Keanu is my Mac. He helps me reach you, Interwebs.

Mr. Rollins, tear down your wall.

Mr. Rollins, tear down your wall.

I have had the crazy insane hots for Henry Rollins since I was sweet 16.  Just look at this magnificant bastard.   Unfamiliar?  You may know him best from the his Grammy nominated song “Liar“.  MTV played the crap out of it back in the day, when they still played music.  The cop uniform drives me BANANAS…B-A-N-A-N-A-S.

I don’t like tats and I don’t like angry people but I do not mind this bro bro.  Apart from being the personification of “intensity in 10 cities” he is a human rights activist, writer, and USO tour entertainer.  He also currently hosts a show on the IFC channel called “Henry Rollins: Uncut”.  Despite his beefy, chisled, raffish, coarse, and wildy handsome exterior this man is no meathead. 

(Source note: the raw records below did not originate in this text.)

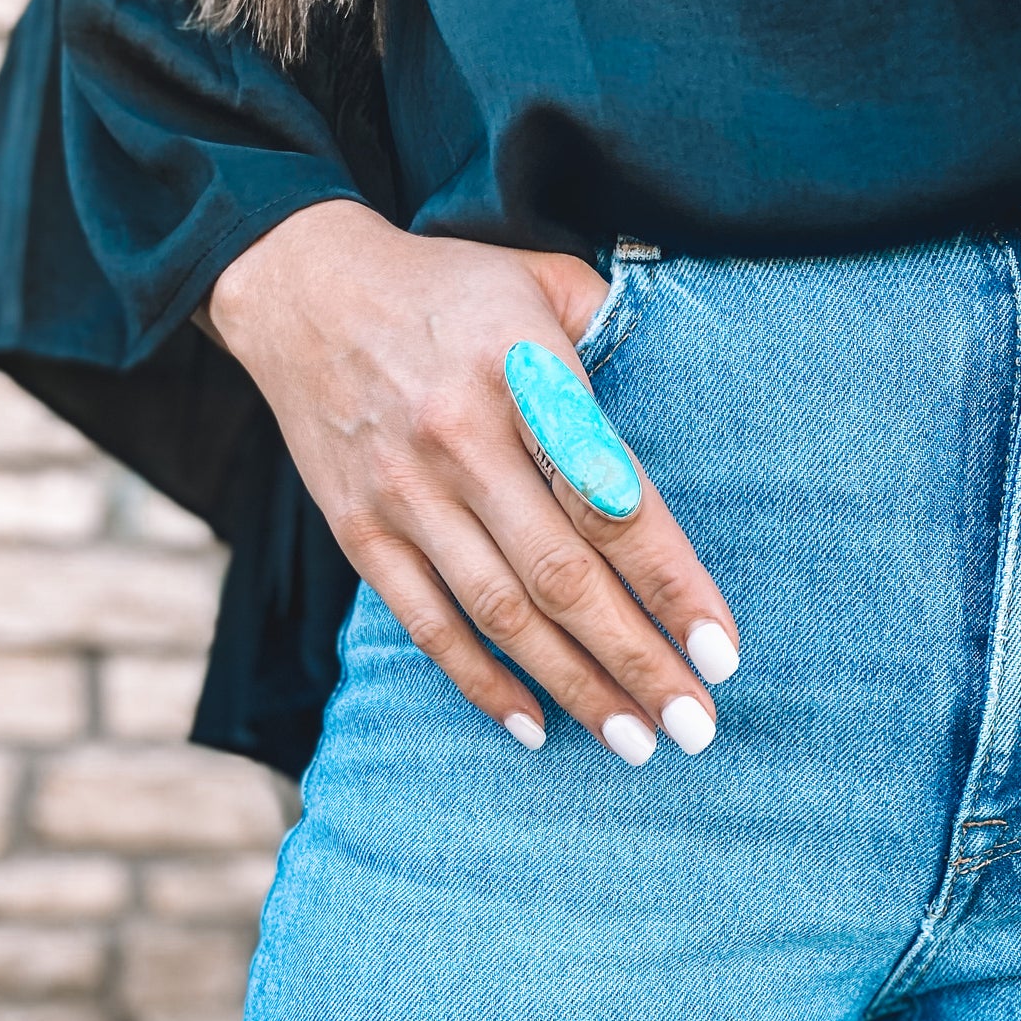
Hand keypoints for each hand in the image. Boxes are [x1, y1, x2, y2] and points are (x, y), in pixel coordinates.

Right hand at [203, 199, 739, 762]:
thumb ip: (615, 333)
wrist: (299, 288)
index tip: (720, 652)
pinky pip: (428, 626)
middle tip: (696, 727)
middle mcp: (462, 444)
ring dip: (574, 688)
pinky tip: (535, 727)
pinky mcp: (360, 533)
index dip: (671, 584)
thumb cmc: (447, 292)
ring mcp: (405, 496)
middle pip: (564, 578)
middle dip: (637, 661)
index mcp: (523, 376)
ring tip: (635, 741)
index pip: (613, 500)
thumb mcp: (539, 278)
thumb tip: (688, 402)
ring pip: (501, 616)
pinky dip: (481, 683)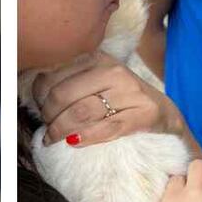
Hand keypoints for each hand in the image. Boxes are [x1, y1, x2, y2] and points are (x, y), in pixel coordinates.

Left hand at [31, 52, 186, 146]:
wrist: (165, 113)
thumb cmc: (121, 99)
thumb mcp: (98, 81)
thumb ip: (71, 82)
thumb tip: (36, 94)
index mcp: (98, 59)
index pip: (53, 77)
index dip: (39, 97)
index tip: (41, 109)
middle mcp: (114, 72)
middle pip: (63, 95)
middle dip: (49, 115)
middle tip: (48, 127)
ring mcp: (130, 94)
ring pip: (81, 113)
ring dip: (60, 129)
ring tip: (54, 138)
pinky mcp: (142, 116)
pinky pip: (105, 129)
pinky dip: (85, 138)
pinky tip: (74, 143)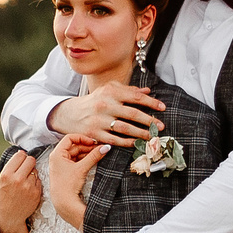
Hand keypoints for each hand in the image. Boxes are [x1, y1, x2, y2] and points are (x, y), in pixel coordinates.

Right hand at [0, 150, 41, 232]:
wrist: (9, 217)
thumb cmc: (4, 198)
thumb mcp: (1, 181)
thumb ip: (11, 168)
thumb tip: (22, 153)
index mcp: (6, 175)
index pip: (20, 155)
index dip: (21, 157)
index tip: (21, 161)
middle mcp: (17, 179)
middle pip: (30, 160)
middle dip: (29, 162)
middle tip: (25, 169)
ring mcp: (28, 186)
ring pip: (35, 170)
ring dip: (32, 173)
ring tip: (25, 182)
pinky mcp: (36, 192)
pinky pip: (39, 180)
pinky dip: (35, 183)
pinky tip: (28, 189)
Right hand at [44, 84, 165, 147]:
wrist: (70, 113)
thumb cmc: (94, 101)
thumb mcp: (108, 90)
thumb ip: (128, 90)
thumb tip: (147, 91)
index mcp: (110, 92)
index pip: (135, 96)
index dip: (151, 102)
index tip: (162, 108)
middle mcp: (104, 105)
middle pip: (132, 114)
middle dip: (149, 121)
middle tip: (160, 126)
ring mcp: (98, 120)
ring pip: (125, 128)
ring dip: (141, 133)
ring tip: (151, 137)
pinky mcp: (94, 134)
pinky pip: (114, 140)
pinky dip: (127, 142)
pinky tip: (136, 143)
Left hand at [45, 136, 110, 229]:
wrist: (63, 202)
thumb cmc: (67, 185)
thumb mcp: (82, 168)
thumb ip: (94, 156)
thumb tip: (105, 147)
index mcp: (57, 154)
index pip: (70, 138)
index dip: (82, 138)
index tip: (93, 142)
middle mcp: (57, 157)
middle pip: (74, 146)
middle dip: (87, 146)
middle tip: (100, 148)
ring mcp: (61, 164)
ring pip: (76, 153)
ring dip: (87, 153)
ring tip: (99, 154)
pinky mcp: (66, 170)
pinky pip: (76, 160)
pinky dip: (85, 159)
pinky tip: (94, 160)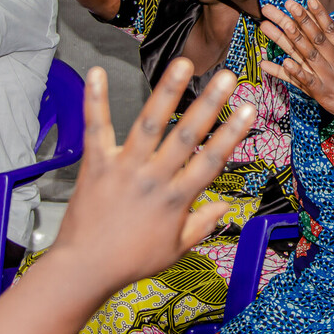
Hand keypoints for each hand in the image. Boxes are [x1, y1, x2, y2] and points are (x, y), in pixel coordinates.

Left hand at [51, 60, 254, 290]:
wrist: (83, 270)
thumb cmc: (131, 262)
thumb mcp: (176, 250)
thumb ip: (202, 225)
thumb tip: (226, 207)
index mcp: (176, 200)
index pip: (211, 161)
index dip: (232, 134)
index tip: (249, 109)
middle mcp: (153, 179)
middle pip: (186, 136)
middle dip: (209, 104)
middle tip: (227, 77)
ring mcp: (124, 169)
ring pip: (149, 125)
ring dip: (166, 92)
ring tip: (182, 63)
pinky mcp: (95, 165)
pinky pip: (95, 129)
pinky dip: (94, 100)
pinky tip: (96, 72)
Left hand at [259, 0, 333, 135]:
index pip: (332, 29)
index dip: (320, 14)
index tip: (309, 0)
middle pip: (315, 38)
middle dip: (300, 20)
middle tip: (286, 4)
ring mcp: (328, 78)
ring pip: (307, 55)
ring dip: (290, 40)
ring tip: (275, 26)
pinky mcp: (322, 94)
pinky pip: (305, 81)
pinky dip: (295, 72)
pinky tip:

So you could imagine the delerium I was in when I saw that HENRY ROLLINS sent me an email two nights ago.  I did a double take.  My elation lasted for about a half second when I realized I signed up for his online newsletter last month and this will be the first of many impersonal invites.  The email was an invite to an event he is hosting in NYC in honor of the veterans of the Irag and Afghanistan wars.   God, I love him.

I could be making this up but I’m sure I read somewhere that a shared love of veterans is a solid foundation for any strictly physical relationship.  You hear that, Henry?  We’re gonna last!

Please remember and thank your veterans today.